- REQUIRED WORK -
Copy, word for word, the lines of the entries below between the one with "Engineering and construction services" and the one with "In 2017, design", inclusive, and leave out everything else.

- RECORDS FOR THIS EXERCISE -
####################

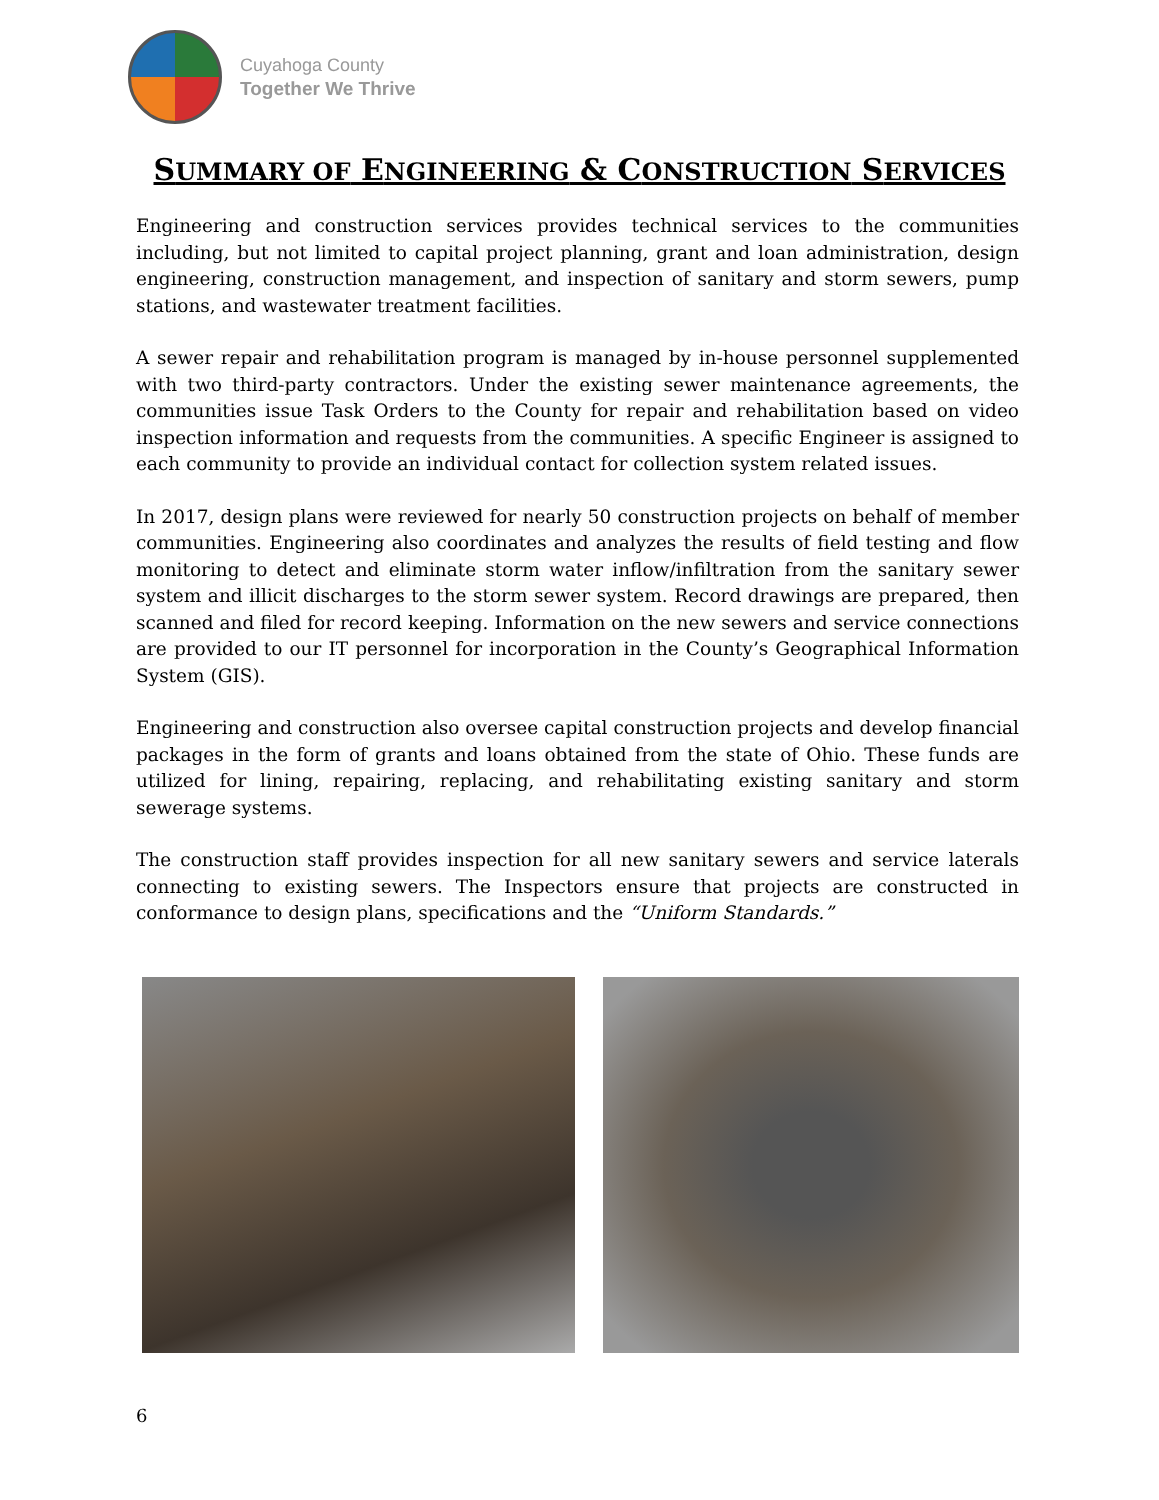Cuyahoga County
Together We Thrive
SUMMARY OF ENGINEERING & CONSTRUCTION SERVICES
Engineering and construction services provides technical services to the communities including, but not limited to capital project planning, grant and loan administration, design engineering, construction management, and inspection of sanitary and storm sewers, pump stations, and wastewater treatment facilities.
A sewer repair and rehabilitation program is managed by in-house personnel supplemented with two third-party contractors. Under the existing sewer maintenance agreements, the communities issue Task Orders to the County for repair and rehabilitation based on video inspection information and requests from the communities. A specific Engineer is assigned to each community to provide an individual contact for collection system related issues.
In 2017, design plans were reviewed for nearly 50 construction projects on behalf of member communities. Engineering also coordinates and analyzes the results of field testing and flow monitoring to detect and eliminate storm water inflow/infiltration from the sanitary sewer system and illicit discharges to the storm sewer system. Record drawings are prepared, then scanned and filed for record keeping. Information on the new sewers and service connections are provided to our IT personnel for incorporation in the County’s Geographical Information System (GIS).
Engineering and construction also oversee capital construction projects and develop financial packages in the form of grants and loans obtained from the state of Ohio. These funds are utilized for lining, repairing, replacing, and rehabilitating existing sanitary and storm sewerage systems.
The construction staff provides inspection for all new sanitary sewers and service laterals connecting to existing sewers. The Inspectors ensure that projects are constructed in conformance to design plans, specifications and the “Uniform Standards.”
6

####################

- SOLUTION TO THE PROBLEM -
Engineering and construction services provides technical services to the communities including, but not limited to capital project planning, grant and loan administration, design engineering, construction management, and inspection of sanitary and storm sewers, pump stations, and wastewater treatment facilities.
A sewer repair and rehabilitation program is managed by in-house personnel supplemented with two third-party contractors. Under the existing sewer maintenance agreements, the communities issue Task Orders to the County for repair and rehabilitation based on video inspection information and requests from the communities. A specific Engineer is assigned to each community to provide an individual contact for collection system related issues.
In 2017, design plans were reviewed for nearly 50 construction projects on behalf of member communities. Engineering also coordinates and analyzes the results of field testing and flow monitoring to detect and eliminate storm water inflow/infiltration from the sanitary sewer system and illicit discharges to the storm sewer system. Record drawings are prepared, then scanned and filed for record keeping. Information on the new sewers and service connections are provided to our IT personnel for incorporation in the County’s Geographical Information System (GIS).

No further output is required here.